In recent years, advances in semiconductor electronics have pushed the instrumentation of our world to unprecedented levels. Sensors are now all around us: many cell phones contain GPS receivers as well as cameras, doorways have motion detectors, stop lights sense vehicles at intersections, and satellites orbiting overhead are constantly imaging the Earth.
Additionally, we have data sourced electronically: feeds from social networking sites, crawls of Web pages, repositories of medical images, results from computer simulations, etc. Many of the data objects from these sources are collected for analysis, archived, subjected to re-analysis, cross-correlated with other data objects, and processed to create additional, derived data sets.
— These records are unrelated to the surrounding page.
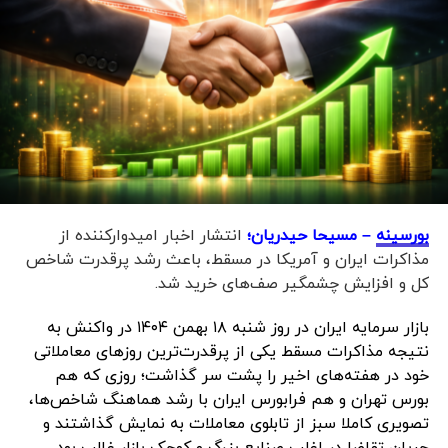
بورسینه
– مسیحا حیدریان؛
انتشار اخبار امیدوارکننده از
مذاکرات ایران و آمریکا در مسقط، باعث رشد پرقدرت شاخص
کل و افزایش چشمگیر صف‌های خرید شد.
بازار سرمایه ایران در روز شنبه ۱۸ بهمن ۱۴۰۴ در واکنش به
نتیجه مذاکرات مسقط یکی از پرقدرت‌ترین روزهای معاملاتی
خود در هفته‌های اخیر را پشت سر گذاشت؛ روزی که هم
بورس تهران و هم فرابورس ایران با رشد هماهنگ شاخص‌ها،
تصویری کاملا سبز از تابلوی معاملات به نمایش گذاشتند و
جریان تقاضا در اغلب صنایع بزرگ و کوچک بازار غالب بود.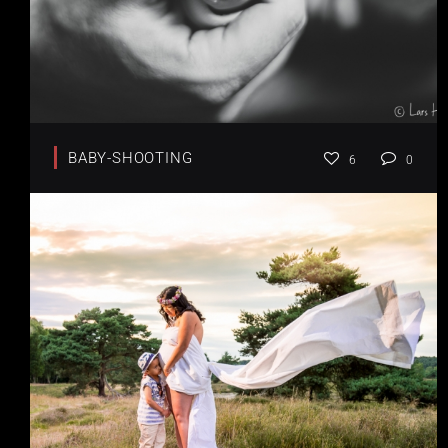
BABY-SHOOTING
6
0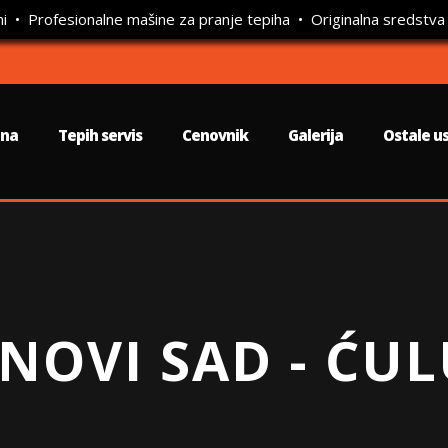
ni • Profesionalne mašine za pranje tepiha • Originalna sredstva
tna
Tepih servis
Cenovnik
Galerija
Ostale u
 NOVI SAD - ĆU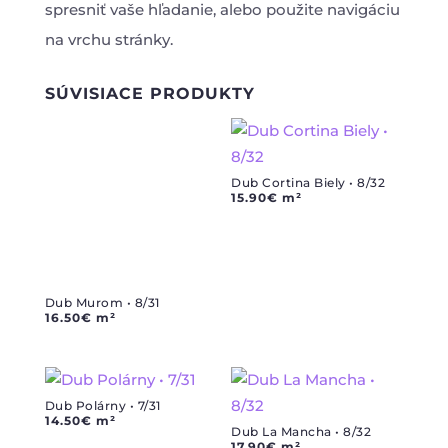
spresniť vaše hľadanie, alebo použite navigáciu
na vrchu stránky.
SÚVISIACE PRODUKTY
Dub Cortina Biely • 8/32
15.90
€
m²
Dub Murom • 8/31
16.50
€
m²
Dub Polárny • 7/31
14.50
€
m²
Dub La Mancha • 8/32
17.90
€
m²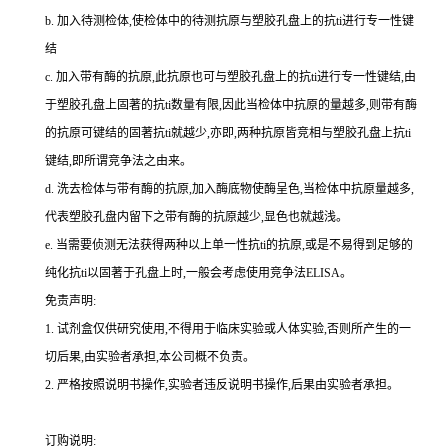
b.
加入待测检体,使检体中的待测抗原与塑胶孔盘上的
抗
ti
进行专一性键
结
c.
加入带有酶的抗原,此抗原也可与塑胶孔盘上的
抗
ti
进行专一性键结,由
于塑胶孔盘上固著的
抗
ti
数量有限,因此当检体中抗原的量越多,则带有酶
的抗原可键结的固著
抗
ti
就越少,亦即,两种抗原皆竞相与塑胶孔盘上
抗
ti
键结,即所谓竞争法之由来。
d.
洗去检体与带有酶的抗原,加入酶底物使酶呈色,当检体中抗原量越多,
代表塑胶孔盘内留下之带有酶的抗原越少,显色也就越浅。
e.
当需要侦测无法获得两种以上单一性
抗
ti
的抗原,或是不易得到足够的
纯化
抗
ti
以固著于孔盘上时,一般会考虑使用竞争法
ELISA
。
免责声明:
1.
试剂盒仅供研究使用,不得用于临床实验或人体实验,否则所产生的一
切后果,由实验者承担,本公司概不负责。
2.
严格按照说明书操作,实验者违反说明书操作,后果由实验者承担。
订购说明
: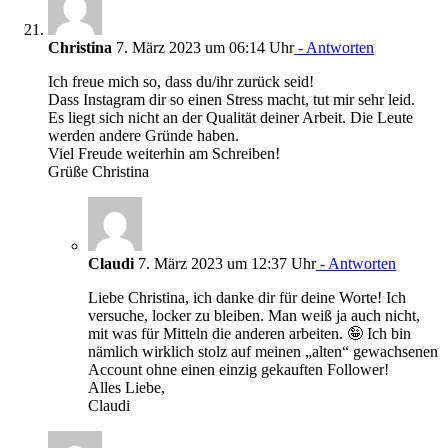
Christina
7. März 2023 um 06:14 Uhr
- Antworten
Ich freue mich so, dass du/ihr zurück seid!
Dass Instagram dir so einen Stress macht, tut mir sehr leid.
Es liegt sich nicht an der Qualität deiner Arbeit. Die Leute
werden andere Gründe haben.
Viel Freude weiterhin am Schreiben!
Grüße Christina
Claudi
7. März 2023 um 12:37 Uhr
- Antworten
Liebe Christina, ich danke dir für deine Worte! Ich
versuche, locker zu bleiben. Man weiß ja auch nicht,
mit was für Mitteln die anderen arbeiten. 🤪 Ich bin
nämlich wirklich stolz auf meinen „alten“ gewachsenen
Account ohne einen einzig gekauften Follower!
Alles Liebe,
Claudi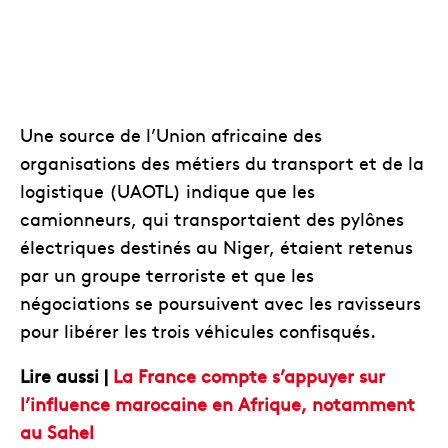
Une source de l’Union africaine des
organisations des métiers du transport et de la
logistique (UAOTL) indique que les
camionneurs, qui transportaient des pylônes
électriques destinés au Niger, étaient retenus
par un groupe terroriste et que les
négociations se poursuivent avec les ravisseurs
pour libérer les trois véhicules confisqués.
Lire aussi |
La France compte s’appuyer sur
l’influence marocaine en Afrique, notamment
au Sahel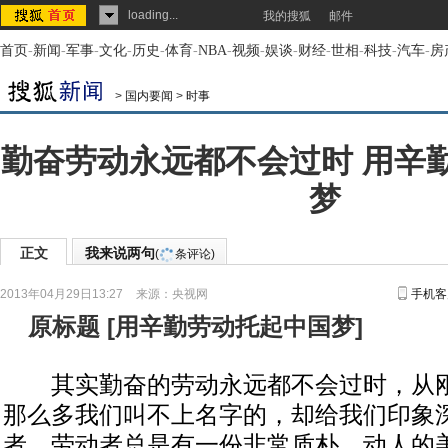
loading...
我的搜狐
邮件
首页
-
新闻
-
军事
-
文化
-
历史
-
体育
-
NBA
-
视频
-
娱谈
-
财经
-
世相
-
科技
-
汽车
-
房
>
国内要闻
>
时事
勤奋劳动永远都不会过时 用辛
梦
正文
我来说两句
(
条评论)
2013年04月29日13:27
来源：
央视网
手机客
原标题
[
用辛勤劳动托起中国梦
]
其实勤奋的劳动永远都不会过时，从刚
那么多我们叫不上名字的，却给我们印象
者，劳动者总是有一份非常质朴、动人的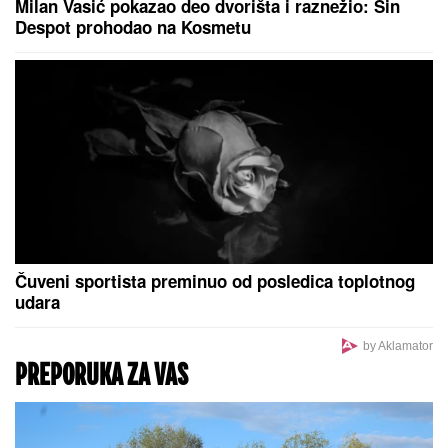
Milan Vasić pokazao deo dvorišta i raznežio: Sin
Despot prohodao na Kosmetu
Čuveni sportista preminuo od posledica toplotnog
udara
by Aklamator
PREPORUKA ZA VAS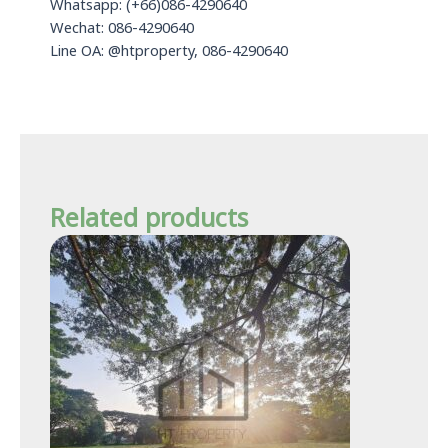
Whatsapp: (+66)086-4290640
Wechat: 086-4290640
Line OA: @htproperty, 086-4290640
Related products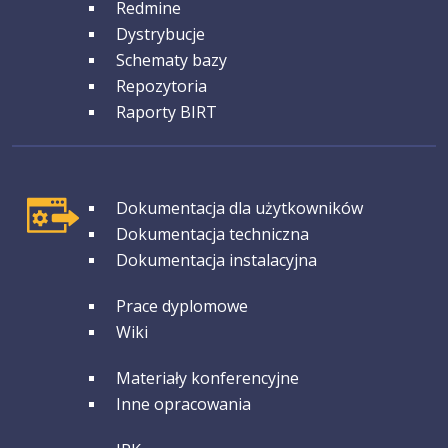
Redmine
Dystrybucje
Schematy bazy
Repozytoria
Raporty BIRT
GRUPA 1
Dokumentacja dla użytkowników
Dokumentacja techniczna
Dokumentacja instalacyjna
GRUPA 2
Prace dyplomowe
Wiki
GRUPA 3
Materiały konferencyjne
Inne opracowania
GRUPA 4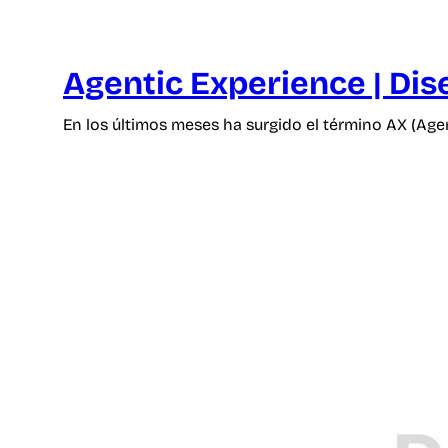
Agentic Experience | Dis
En los últimos meses ha surgido el término AX (Age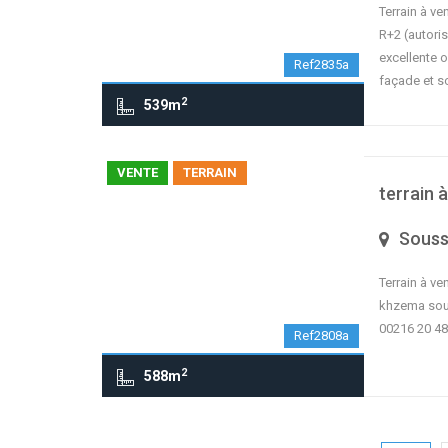
Terrain à v
R+2 (autoris
excellente o
Ref2835a
façade et 
2
539m
VENTE
TERRAIN
terrain 
Sous
Terrain à ve
khzema sous
00216 20 48
Ref2808a
2
588m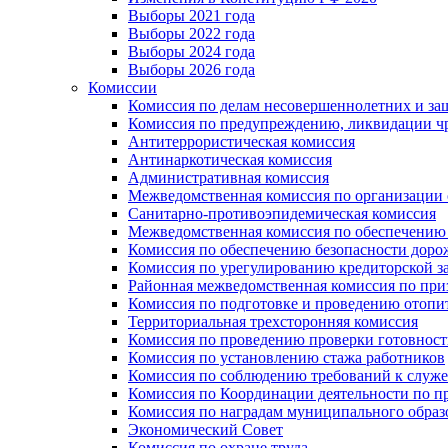
Выборы 2021 года
Выборы 2022 года
Выборы 2024 года
Выборы 2026 года
Комиссии
Комиссия по делам несовершеннолетних и за
Комиссия по предупреждению, ликвидации чр
Антитеррористическая комиссия
Антинаркотическая комиссия
Административная комиссия
Межведомственная комиссия по организации о
Санитарно-противоэпидемическая комиссия
Межведомственная комиссия по обеспечению
Комиссия по обеспечению безопасности дор
Комиссия по урегулированию кредиторской 
Районная межведомственная комиссия по п
Комиссия по подготовке и проведению отопи
Территориальная трехсторонняя комиссия
Комиссия по проведению проверки готовност
Комиссия по установлению стажа работников
Комиссия по соблюдению требований к служ
Комиссия по Координации деятельности по 
Комиссия по наградам муниципального образ
Экономический Совет
Комиссия по охране труда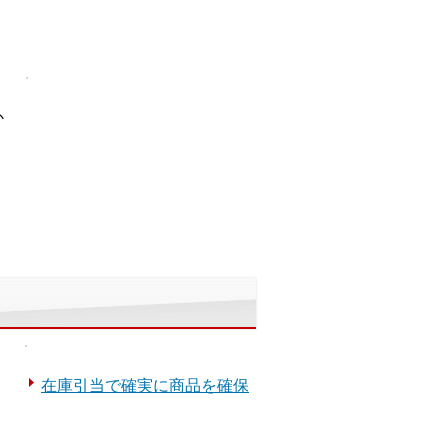
か
在庫引当で確実に商品を確保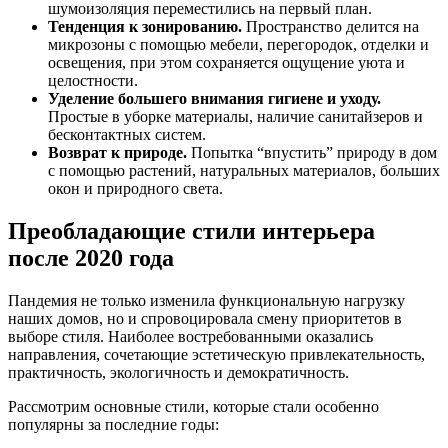
шумоизоляция переместились на первый план.
Тенденция к зонированию.
Пространство делится на
микрозоны с помощью мебели, перегородок, отделки и
освещения, при этом сохраняется ощущение уюта и
целостности.
Уделение большего внимания гигиене и уходу.
Простые в уборке материалы, наличие санитайзеров и
бесконтактных систем.
Возврат к природе.
Попытка “впустить” природу в дом
с помощью растений, натуральных материалов, больших
окон и природного света.
Преобладающие стили интерьера
после 2020 года
Пандемия не только изменила функциональную нагрузку
наших домов, но и спровоцировала смену приоритетов в
выборе стиля. Наиболее востребованными оказались
направления, сочетающие эстетическую привлекательность,
практичность, экологичность и демократичность.
Рассмотрим основные стили, которые стали особенно
популярны за последние годы: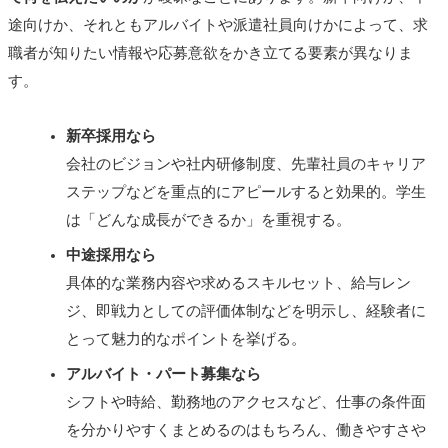
途向けか、それともアルバイトや派遣社員向けかによって、求
職者が知りたい情報や応募意欲をかき立てる要素が異なりま
す。
新卒採用なら
会社のビジョンや社内研修制度、先輩社員のキャリア
ステップなどを重点的にアピールすると効果的。学生
は「どんな成長ができるか」を重視する。
中途採用なら
具体的な業務内容や求めるスキルセット、給与レン
ジ、即戦力としての評価体制などを明示し、経験者に
とって魅力的なポイントを挙げる。
アルバイト・パート募集なら
シフトや時給、勤務地のアクセスなど、仕事の条件面
を分かりやすくまとめるのはもちろん、働きやすさや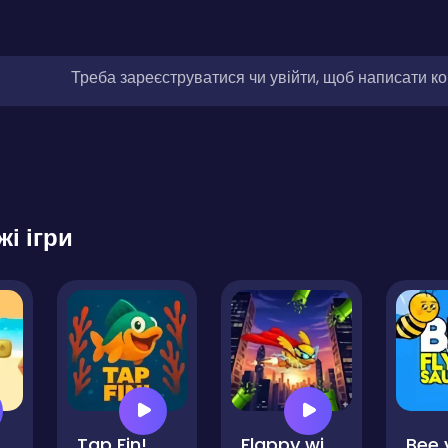
Треба зареєструватися чи увійти, щоб написати к
жі ігри
ch Bash
Tap Fin!
Flappy with Powers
The result is that we live in a world that is data rich. In this article, we consider two types of data sources: stored and streaming. A stored data object is just that, information that has been archived in some way. A corpus of digital images stored on a collection of magnetic disks would be an example of stored data. Streaming data objects have a real-time component; a live video feed is the canonical example of streaming data.
The two types of data present different processing challenges in that applications operating on stored data are often throughput-sensitive, while those operating on streaming data are often latency-sensitive. While the two types of data present subtly different performance constraints, both require significant, scalable computing resources.
For example, an image search application operating on stored images may need to scale out depending on the number of images or complexity of the search. Similarly, an application executing a face-detection algorithm on live video may need to scale out if faces are detected and more compute-intensive face recognition algorithms are invoked.
Cloud computing technologies enable many users to share modern computing clusters while providing mechanisms for scaling applications as needed. As a result, researchers in Intel Labs are investigating what challenges arise when leveraging cloud computing technologies in the context of rich data applications operating on either stored or streaming data, and what solutions may address those challenges. This research program includes support of the Open Cirrus* research test bed, development of an open source software stack for operating on stored data, development of a runtime system for operating on streaming data, and exploration of the benefits resulting from integration of optical networks in compute clusters.